The Obama administration’s flirtation with the Muslim Brotherhood was another thing entirely: Political correctness is annoying at the best of times, for it provides an excuse for dissenters to dismiss based on window-dressing rather than address core ideas that merit debate. It is especially dangerous, however, when true believers embrace political correctness as a doctrine and actually believe the pap that extremist groups like the Muslim Brotherhood and other Islamist movements are misunderstood, or that Islamist anti-Americanism is rooted in grievance rather than ideology. The Muslim Brotherhood was aiming to be the Egyptian and Islamist equivalent of the Khmer Rouge. They disdained democracy and their crocodile tears regarding democratic wrongs are nothing but window-dressing.
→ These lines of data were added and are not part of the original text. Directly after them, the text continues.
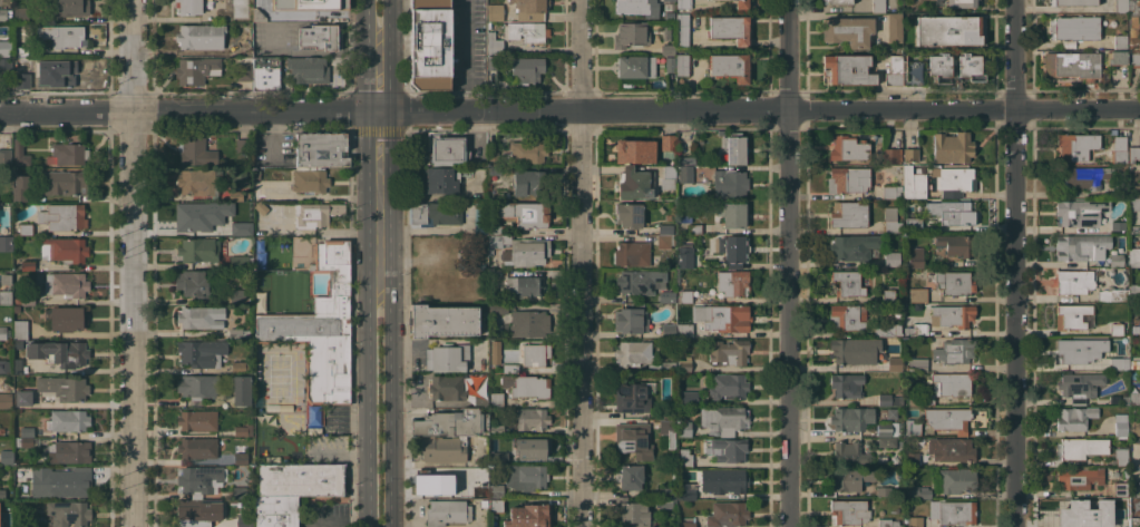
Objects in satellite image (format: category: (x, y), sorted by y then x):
building: (836, 1)
building: (1076, 2)
building: (959, 3)
building: (309, 4)
building: (683, 4)
building: (741, 4)
building: (878, 6)
building: (1121, 6)
building: (70, 7)
building: (187, 7)
building: (1134, 7)
building: (638, 8)
building: (530, 9)
building: (241, 10)
building: (495, 12)
building: (20, 13)
building: (5, 14)
building: (258, 15)
road: (386, 18)
road: (370, 19)
building: (894, 27)
building: (1076, 27)
building: (730, 29)
building: (681, 30)
building: (948, 30)
building: (526, 31)
building: (847, 31)
building: (631, 34)
building: (60, 35)
building: (1133, 35)
building: (200, 36)
building: (320, 37)
building: (1120, 41)
building: (430, 44)
building: (494, 44)
building: (5, 48)
building: (667, 49)
building: (239, 50)
building: (21, 51)
road: (464, 55)
building: (1117, 57)
building: (1134, 60)
building: (491, 62)
building: (669, 62)
building: (682, 64)
building: (5, 65)
building: (1074, 65)
building: (21, 66)
building: (635, 66)
building: (730, 66)
building: (970, 66)
building: (196, 69)
building: (307, 69)
building: (526, 69)
building: (847, 69)
building: (926, 69)
building: (894, 70)
building: (243, 72)
building: (265, 72)
building: (68, 73)
road: (380, 73)
road: (569, 109)
building: (667, 142)
road: (379, 144)
building: (1074, 146)
building: (244, 147)
building: (952, 147)
building: (734, 148)
building: (848, 148)
building: (321, 149)
building: (445, 149)
building: (1119, 149)
building: (528, 151)
building: (635, 151)
building: (196, 152)
building: (20, 154)
building: (67, 154)
building: (910, 154)
building: (1134, 154)
building: (889, 155)
building: (5, 157)
building: (493, 158)
building: (685, 159)
building: (494, 170)
building: (685, 173)
building: (256, 174)
building: (667, 177)
building: (1081, 177)
building: (239, 178)
building: (442, 179)
building: (310, 180)
building: (847, 180)
building: (954, 181)
building: (64, 182)
building: (527, 182)
building: (199, 183)
building: (913, 183)
building: (729, 184)
building: (633, 185)
building: (19, 187)
building: (1117, 189)
building: (1134, 191)
building: (891, 192)
building: (1134, 204)
building: (261, 207)
building: (1080, 211)
building: (952, 212)
building: (435, 213)
building: (524, 213)
building: (315, 214)
building: (731, 214)
building: (628, 215)
building: (848, 215)
building: (62, 216)
building: (194, 217)
building: (684, 218)
building: (891, 221)
building: (913, 224)
building: (1117, 226)
building: (1133, 226)
building: (6, 227)
building: (240, 228)
building: (665, 228)
building: (694, 228)
building: (26, 229)
building: (495, 229)
road: (322, 230)
building: (663, 241)
building: (494, 242)
building: (955, 244)
building: (853, 247)
building: (1081, 247)
building: (64, 249)
building: (198, 249)
building: (526, 251)
building: (731, 251)
building: (633, 253)
building: (1134, 256)
building: (683, 257)
building: (915, 257)
building: (1116, 259)
building: (890, 260)
building: (240, 261)
road: (133, 263)
road: (579, 263)
road: (787, 263)
road: (1014, 263)
building: (27, 265)
building: (494, 273)
building: (638, 281)
building: (1073, 282)
building: (193, 283)
building: (732, 283)
building: (847, 283)
building: (953, 283)
building: (66, 284)
building: (525, 286)
building: (5, 289)
building: (1134, 291)
building: (1112, 294)
building: (685, 295)
building: (888, 295)
building: (918, 295)
building: (237, 296)
building: (668, 296)
building: (25, 299)
building: (952, 315)
building: (1075, 316)
building: (201, 317)
building: (722, 317)
building: (846, 317)
building: (67, 318)
building: (443, 320)
building: (522, 320)
building: (630, 320)
building: (20, 329)
building: (319, 329)
building: (886, 329)
building: (916, 329)
building: (1119, 329)
building: (668, 330)
building: (684, 330)
building: (2, 332)
building: (235, 332)
building: (18, 344)
building: (1079, 349)
building: (853, 350)
building: (495, 351)
building: (954, 351)
building: (59, 352)
road: (381, 352)
building: (633, 352)
building: (729, 352)
building: (202, 353)
building: (535, 354)
building: (446, 357)
building: (893, 363)
building: (1118, 363)
building: (684, 364)
building: (917, 364)
building: (1135, 364)
building: (4, 365)
building: (17, 366)
building: (240, 366)
building: (668, 366)
building: (510, 367)
building: (653, 367)
building: (526, 385)
building: (847, 385)
building: (1079, 385)
building: (728, 386)
building: (198, 387)
building: (945, 387)
building: (63, 388)
building: (446, 388)
building: (241, 390)
building: (689, 396)
building: (631, 397)
building: (495, 398)
building: (1113, 398)
building: (1134, 398)
building: (5, 399)
building: (481, 399)
building: (889, 399)
building: (1125, 399)
building: (23, 402)
building: (666, 413)
building: (1074, 417)
building: (532, 418)
building: (851, 418)
building: (723, 419)
building: (948, 419)
building: (1134, 419)
building: (69, 420)
building: (197, 420)
building: (452, 423)
building: (1120, 424)
building: (683, 428)
building: (912, 428)
building: (888, 429)
building: (243, 430)
building: (497, 430)
building: (667, 430)
building: (2, 431)
building: (26, 431)
building: (633, 440)
building: (22, 441)
building: (883, 441)
building: (532, 446)
building: (1082, 447)
building: (196, 449)
building: (443, 449)
building: (730, 449)
building: (950, 449)
building: (72, 451)
building: (849, 453)
building: (1119, 455)
building: (911, 456)
building: (6, 457)
building: (498, 457)
building: (240, 458)
building: (685, 458)
building: (23, 472)
building: (523, 476)
building: (1079, 477)
building: (631, 478)
building: (852, 478)
building: (198, 480)
building: (300, 480)
building: (723, 480)
building: (957, 480)
building: (62, 483)
building: (442, 484)
building: (1119, 489)
building: (496, 490)
building: (668, 491)
building: (687, 491)
building: (883, 491)
building: (18, 492)
building: (239, 492)
building: (2, 493)
building: (922, 493)
building: (667, 502)
building: (495, 505)
building: (1116, 509)
building: (1073, 510)
building: (275, 511)
building: (953, 511)
building: (447, 512)
building: (848, 512)
building: (68, 513)
building: (197, 513)
building: (632, 513)
building: (727, 514)
building: (529, 516)
building: (244, 520)
building: (914, 521)
building: (1119, 521)
building: (1134, 521)
building: (687, 522)
building: (6, 523)
building: (888, 523)
building: (28, 524)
One of the greatest ironies of the Muslim Brotherhood’s ouster from power is that Western liberals are more concerned about the injustice suffered by the Brethren than are their one-time funders in the Arab world. While senators and diplomats were beating themselves up about how unfair events were for Mohamed Morsi and crew, it was the Saudis and Emiratis who cut their ties quickly and without regret. Perhaps the pattern is repeating in which the West’s useful idiots believe Muslim Brotherhood spokesmen who say tolerant things in English while those who understand what the Brotherhood is saying in Arabic understand truly for what the group stands.
At any rate, there are two sides in the immediate Egyptian fight, and their demands are mutually exclusive. One will win, and one will lose and, like Jonathan, let us hope for the sake of U.S. national security that the military wins in the short term. That is not to bless military dictatorship, but building up a more liberal and democratic alternative might take years if not decades and that simply would not be possible under a Muslim Brotherhood regime.
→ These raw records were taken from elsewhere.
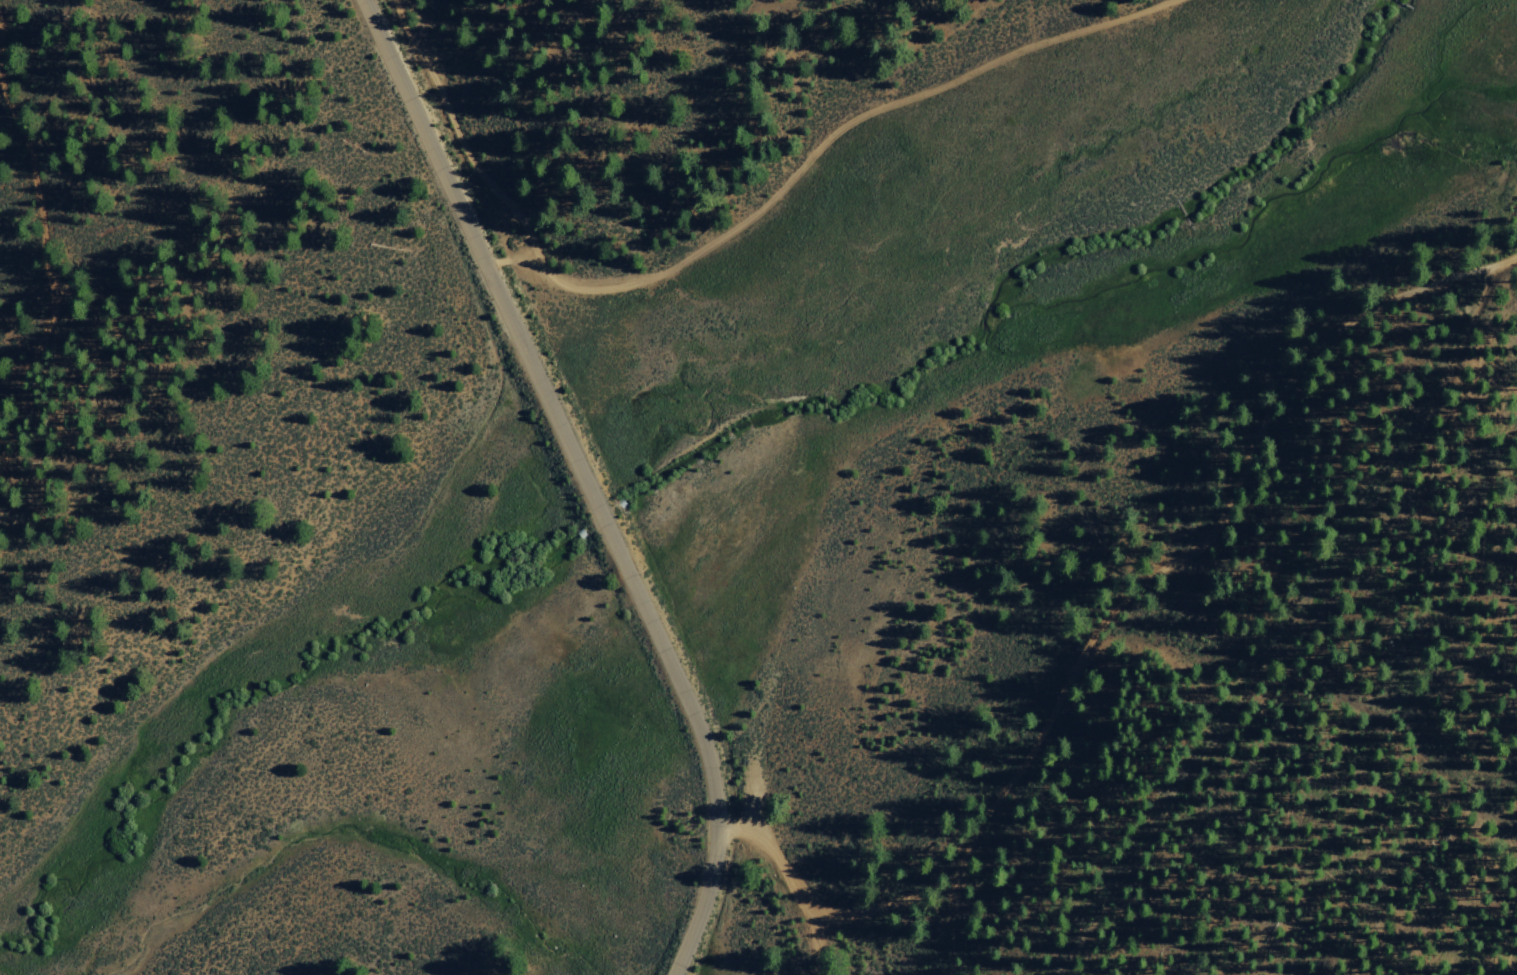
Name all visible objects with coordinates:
road: (446, 101)
road: (814, 158)
road: (43, 240)
road: (584, 479)
road: (1101, 623)
road: (1289, 623)
road: (825, 944)
road: (1056, 970)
Maintaining leverage with the Egyptian military therefore becomes a paramount U.S. interest. The State Department likes to think that they maintain a monopoly over diplomacy, but the reality is that American generals are often better diplomats when the crisis erupts. After all, diplomats have cocktail parties and an occasional conference, but military officers have staff college classes that often last months, if not years. Over the course of a promising officer’s career, he might find himself in class or in exercises with the same foreign officer multiple times. Not surprisingly, friendships develop between families and relationships run deep. That may not be something which President Obama—who has never served in the military—understands. Nor is it something to which Secretary of State John Kerry—who appears to hold the military in disdain—will care to admit. Alas, while Kerry chides the Egyptians and promotes the type of unthinking compromise that a proverbial State Department kindergartener might have formulated, he and Obama appear to be abandoning the one tool with which they can have some leverage: the military-to-military relationship.
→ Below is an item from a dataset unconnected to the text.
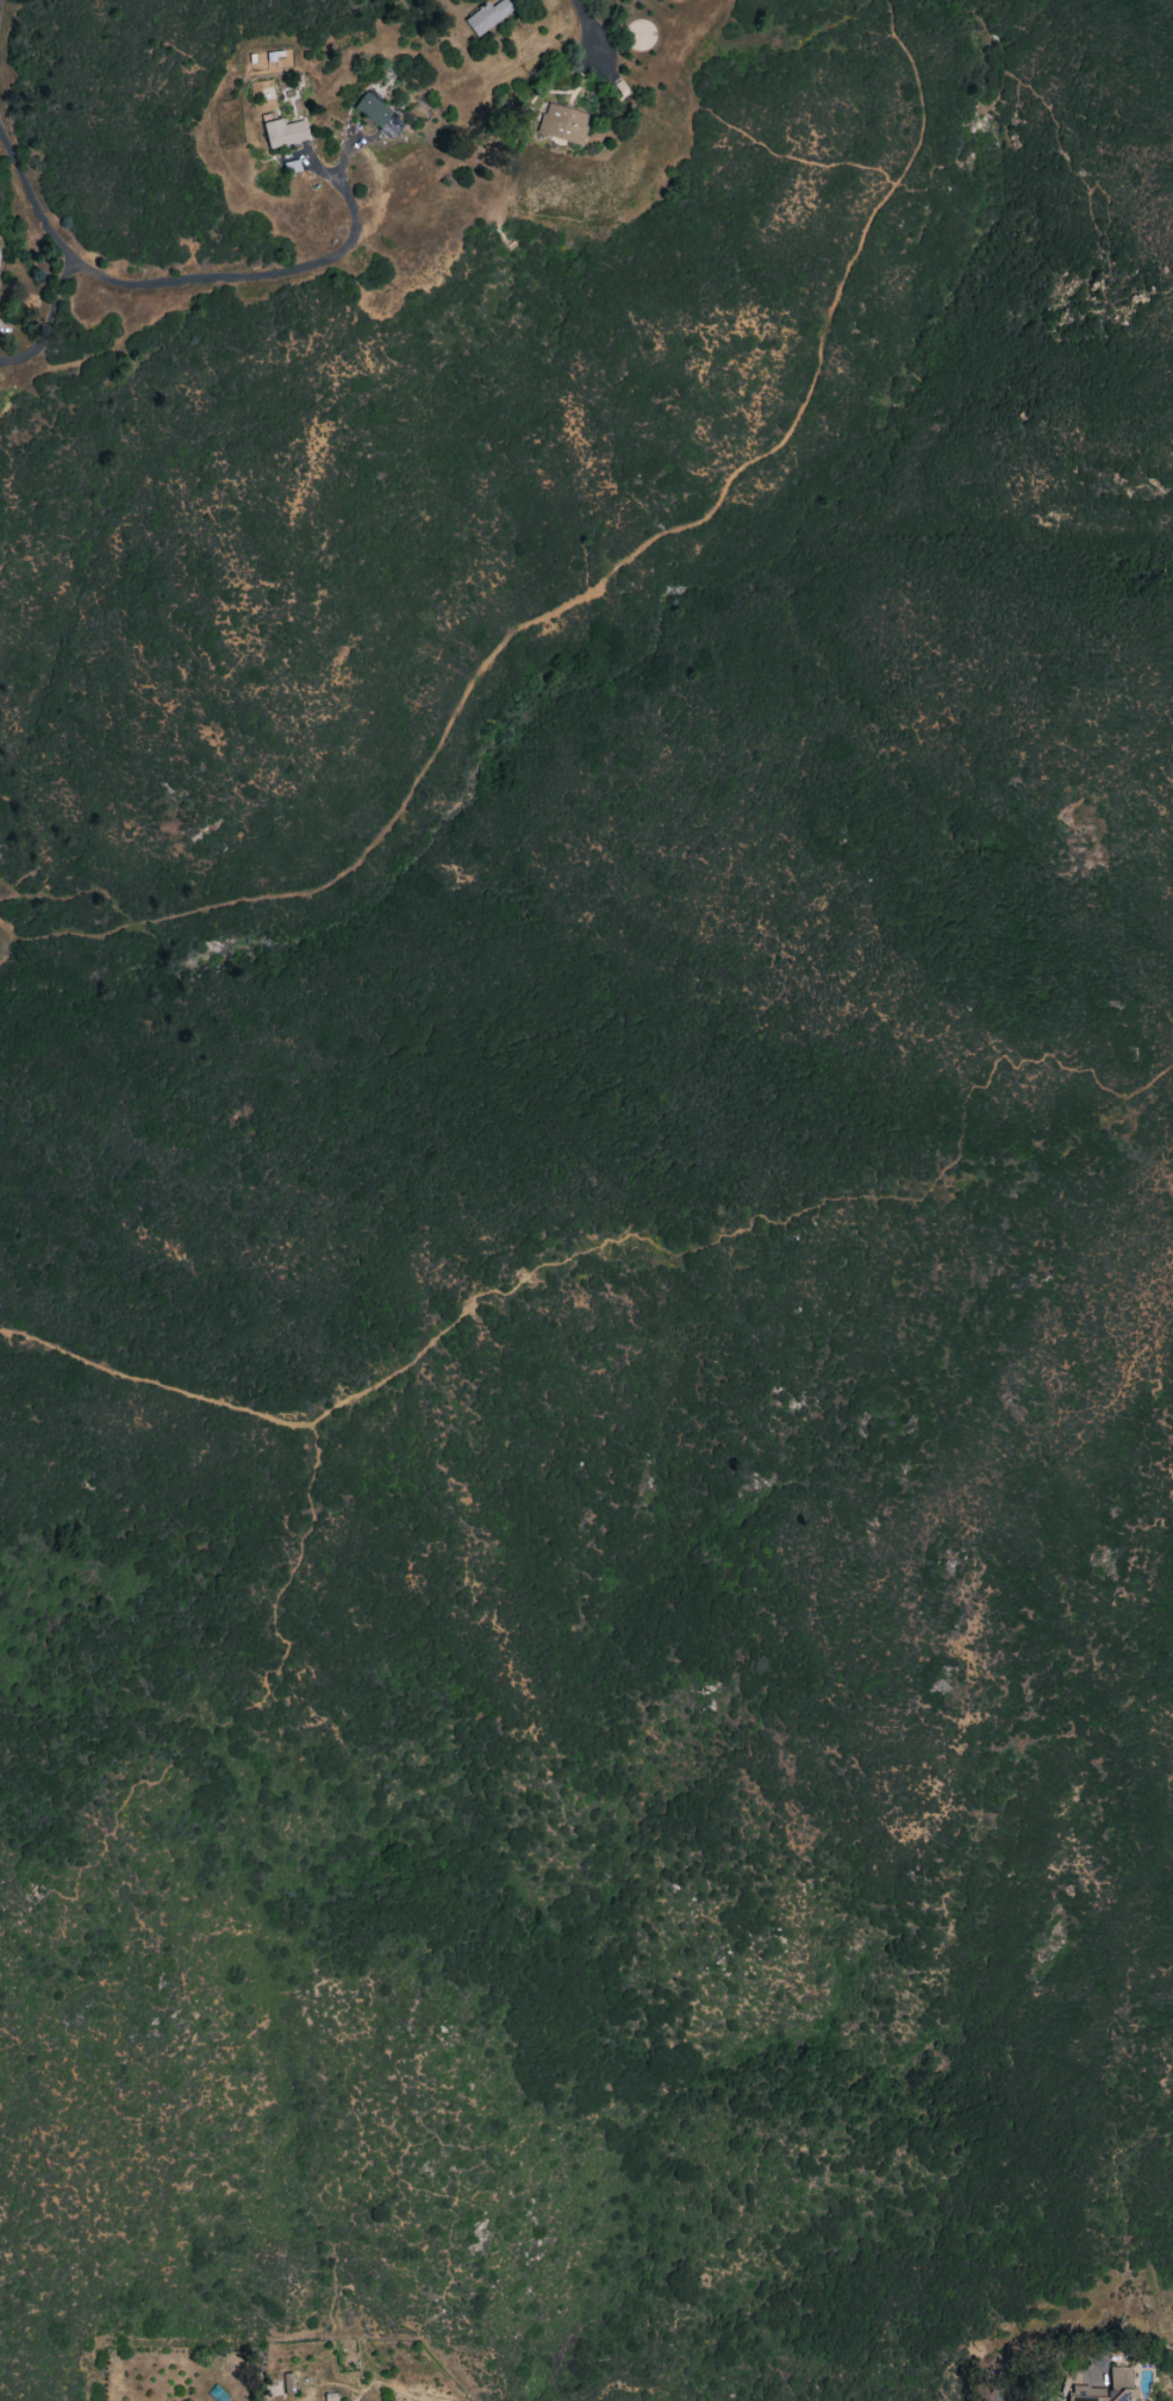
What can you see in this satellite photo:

First, the U.S. suspended F-16 sales to Egypt—a silly thing to do since such sales aren’t simply about airplanes, but also about long-term training relationships. Next, Obama cancelled the Bright Star exercises, again an opportunity for multiple senior U.S. officers to have quiet tête-à-têtes with their Egyptian counterparts. If the White House truly wanted to restrain the Egyptian army, then that would be a far better way to convey that message rather than putting John Kerry on television, or having a U.S. embassy which has mismanaged its way into irrelevance deliver a demarche. With leverage so fleeting, how unfortunate it is that Obama wants to eliminate what remains.